Enterprise Architecture (EA) is hugely important for medium and large organisations. Enterprise Architects take a broad look at an organisation, and are experts in aligning technology solutions with the business objectives.
In my experience as a consultant, EAs are not having the impact they should. Very often the EAs are seen as working off to the side, creating complex models that nobody uses and extensive documentation nobody reads, and often acting as a barrier for teams who want to move quickly.
My observation is that EA has not evolved to support modern operating models. High-performing technology organisations are characterised by decentralisation: autonomous teams, masters of the problem space, who own products or features. These teams work closely with their customers and they are continuously deploying improvements to their production environments every day.
In order to evolve, EA needs to decentralise some responsibilities. Enterprise Architects still need to be experts at aligning the enterprise portfolio with business goals.
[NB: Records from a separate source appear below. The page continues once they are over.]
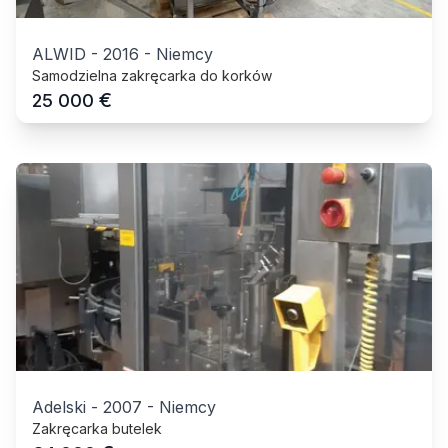
ALWID
-
2016
-
Niemcy
Samodzielna zakręcarka do korków
€
25 000
Adelski
-
2007
-
Niemcy
Zakręcarka butelek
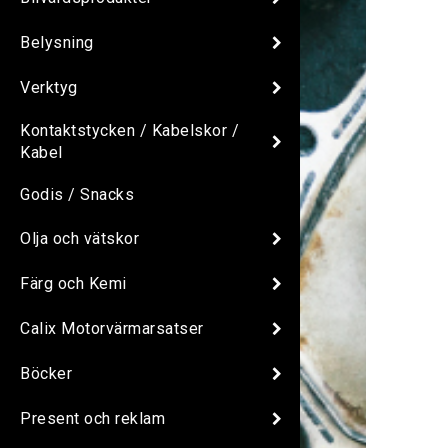
Belysning
Verktyg
Kontaktstycken / Kabelskor /
Kabel
Godis / Snacks
Olja och vätskor
Färg och Kemi
Calix Motorvärmarsatser
Böcker
Present och reklam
They also need to work with product teams to facilitate collaborative bottom-up discovery, using techniques like EventStorming, blended with traditional top-down views.
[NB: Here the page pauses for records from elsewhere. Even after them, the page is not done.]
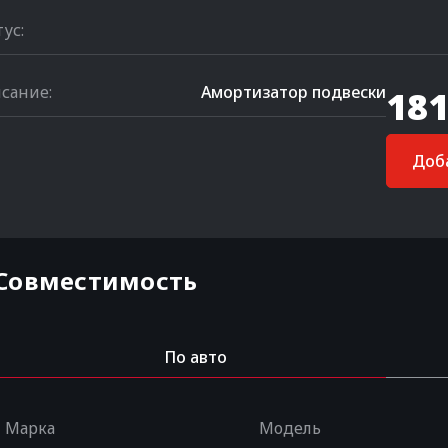
тус:
сание:
Амортизатор подвески
181
Доба
Совместимость
По авто
Марка
Модель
The traditional EA role of documenting business processes and capabilities serves a purposes. It helps people to understand the complex systems they are working with. However, if nobody reads the documentation and it gets out of date quickly, it’s a tick-box exercise rather than a value creating one.
I believe that Enterprise Architects should focus on creating living documentation — designing systems that document themselves. If the documentation is accessible and people can rely on it, it truly will help organisations better navigate their complex systems.
Enterprise Architects are smart people. Let’s create environments where they can put their skills to better use in modern organisations.